For all his success, Fitz’s life had plenty of struggle.  He was an alcoholic, which alcoholism often fueled his reckless behavior, and despite his fame, he seemed to be broke a lot of time.  He spent his final years in Hollywood, trying to break into the film industry.  But, as I have pointed out before, the artist thrives in conditions of adversity, and so even in adversity, Fitz penned some of his most poignant work.  Again, because that’s what writers do, goddammit.

Cheers, dear reader.

N.P.: “Move” – Prototyper

September 22, 2024

It is time for us to do what we have been doing and that time is every day.  ~ Kamala Harris

 

Hot damn, dear reader…today is the first day of Fall.  This fills my heart with joy.  If the seasons were a weekend, Fall would be my Friday: once you get through the first half, you can use the second half to go raise hell.  And once it ends, you’ve still got Saturday (Winter) and Sunday (Spring) yet to come.  It’s a great time of year on the Gallaway calendar.
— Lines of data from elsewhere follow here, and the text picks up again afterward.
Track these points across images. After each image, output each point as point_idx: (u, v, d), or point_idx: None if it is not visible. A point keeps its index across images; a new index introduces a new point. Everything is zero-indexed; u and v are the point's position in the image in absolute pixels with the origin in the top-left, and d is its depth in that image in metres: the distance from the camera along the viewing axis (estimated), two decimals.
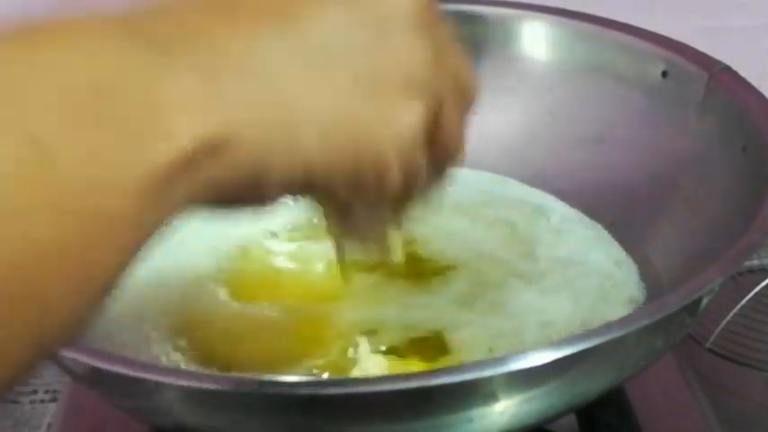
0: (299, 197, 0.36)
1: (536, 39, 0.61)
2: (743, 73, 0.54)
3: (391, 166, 0.34)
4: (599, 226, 0.57)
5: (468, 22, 0.62)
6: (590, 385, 0.42)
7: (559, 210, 0.58)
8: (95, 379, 0.42)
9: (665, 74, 0.56)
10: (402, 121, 0.34)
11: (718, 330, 0.62)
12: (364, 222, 0.39)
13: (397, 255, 0.41)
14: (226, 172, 0.30)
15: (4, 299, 0.26)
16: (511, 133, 0.61)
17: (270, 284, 0.54)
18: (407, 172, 0.35)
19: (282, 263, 0.56)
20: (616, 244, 0.55)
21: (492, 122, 0.61)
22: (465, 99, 0.37)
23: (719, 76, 0.54)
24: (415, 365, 0.48)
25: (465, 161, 0.38)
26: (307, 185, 0.33)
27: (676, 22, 0.61)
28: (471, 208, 0.58)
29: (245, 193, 0.32)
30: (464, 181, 0.42)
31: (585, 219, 0.57)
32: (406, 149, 0.34)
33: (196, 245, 0.55)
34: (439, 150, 0.36)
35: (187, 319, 0.51)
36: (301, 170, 0.32)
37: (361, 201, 0.36)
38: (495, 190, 0.59)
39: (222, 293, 0.53)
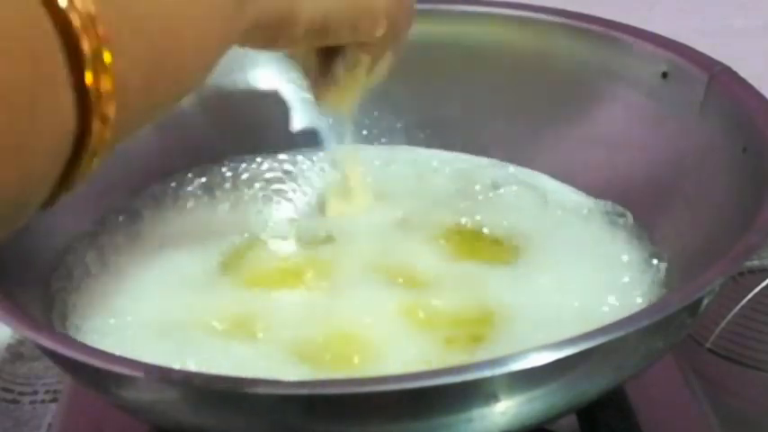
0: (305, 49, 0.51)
1: (536, 39, 0.61)
2: (743, 73, 0.54)
3: (380, 17, 0.49)
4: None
5: (468, 22, 0.62)
6: (590, 385, 0.42)
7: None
8: (95, 379, 0.43)
9: (665, 75, 0.56)
10: None
11: (718, 330, 0.62)
12: (342, 73, 0.52)
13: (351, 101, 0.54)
14: (265, 14, 0.43)
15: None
16: (511, 134, 0.61)
17: (275, 275, 0.54)
18: (391, 21, 0.49)
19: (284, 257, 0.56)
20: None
21: (493, 122, 0.61)
22: None
23: (720, 77, 0.54)
24: None
25: None
26: (322, 29, 0.47)
27: (676, 23, 0.61)
28: None
29: (278, 34, 0.45)
30: None
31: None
32: (392, 7, 0.49)
33: (195, 244, 0.55)
34: (400, 19, 0.50)
35: (188, 317, 0.51)
36: (321, 16, 0.46)
37: (355, 42, 0.50)
38: None
39: (225, 290, 0.53)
I’m also glad to see the arrival of Fall because this entire summer, I’ve been in a bit of a funk.

It was already pissing me off in May, and it’s only seemed to alleviate in the last week or so.  I think I’ve pinned down the cause(s), but that’s pretty irrelevant: the last few months have been a frustrating pain in the hole.

It’s put the writing a bit behind schedule, but if I keep having weeks like last week, I’ll be caught up in no time.  At our recent planning meeting, we got the everything scheduled for the next two years.  It is a rather audacious plan, admittedly, but if I can implement it effectively…it will be glorious, dear reader.  The next six weeks will be telling.  My plan is to just keep my head down and grind.


Things you should know about September 22: on this day in 1791, British physicist, chemist, and all-around badass Michael Faraday was born.  The first issue of National Geographic was published in 1888 (see Gen Zers, there used to be these things called magazines….).  September 22 was also the end of the Salem Witch Trials in 1692, with the last executions taking place on this day.